The concept is good for creating stunning visuals, and this movie uses more computer-generated imagery than any of Besson’s previous work.

But the concept is terrible for action scenes. Lucy clashes with dozens of henchmen but just as each fight begins, Lucy’s powers expand and she dispatches her opponents with ease. There isn’t one engaging action scene in the whole movie. The movie is too busy trying to be too many things at once to focus on what most viewers will want, which is seeing Johansson in action.

For a few minutes during the opening sequence, Lucy recalls the documentary Koyaanisqatsi (1982) and its critique of modern life. The premise is embarrassingly similar to Limitless (2011). It’s also a quasi-philosophical movie that has as much in common with Terence Malick’s Tree of Life (2011) as anything else.

Besson has great fun with the evolution theme by intercutting wildlife documentary footage into his fictional footage, creating witty metaphors and puns. Unfortunately, this technique is also borrowed, from Guy Ritchie’s Snatch (2000).

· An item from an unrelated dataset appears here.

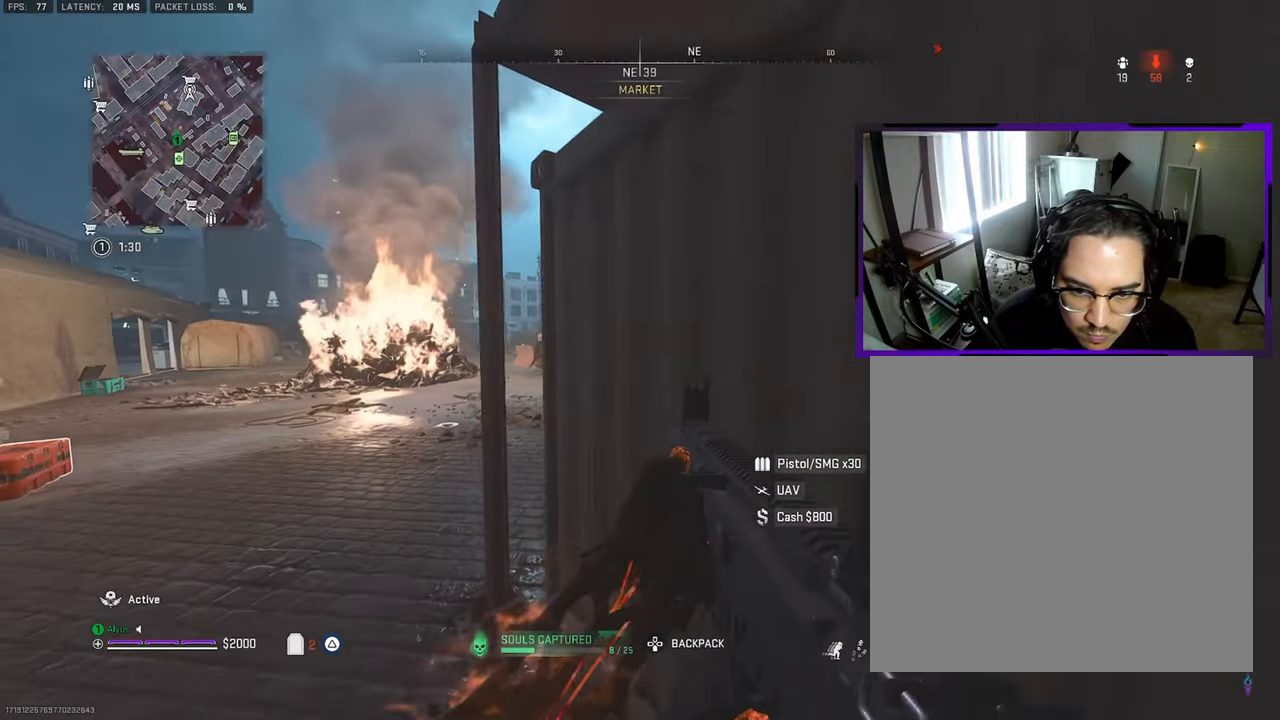
{"buttons": [], "left_stick": "right", "right_stick": "center", "events": [[17, "TRIANGLE", "down"], [83, "TRIANGLE", "up"]]}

I was rooting hard for this film prior to seeing it because it bucks so many current trends. It’s based on an original screenplay rather than a popular novel or comic book. It’s a taut 90 minutes rather than the standard 130-150 minute summer slog. And it’s in 2D.

But the movie becomes so unintentionally hilarious it’s only enjoyable because it has become “so bad it’s good.”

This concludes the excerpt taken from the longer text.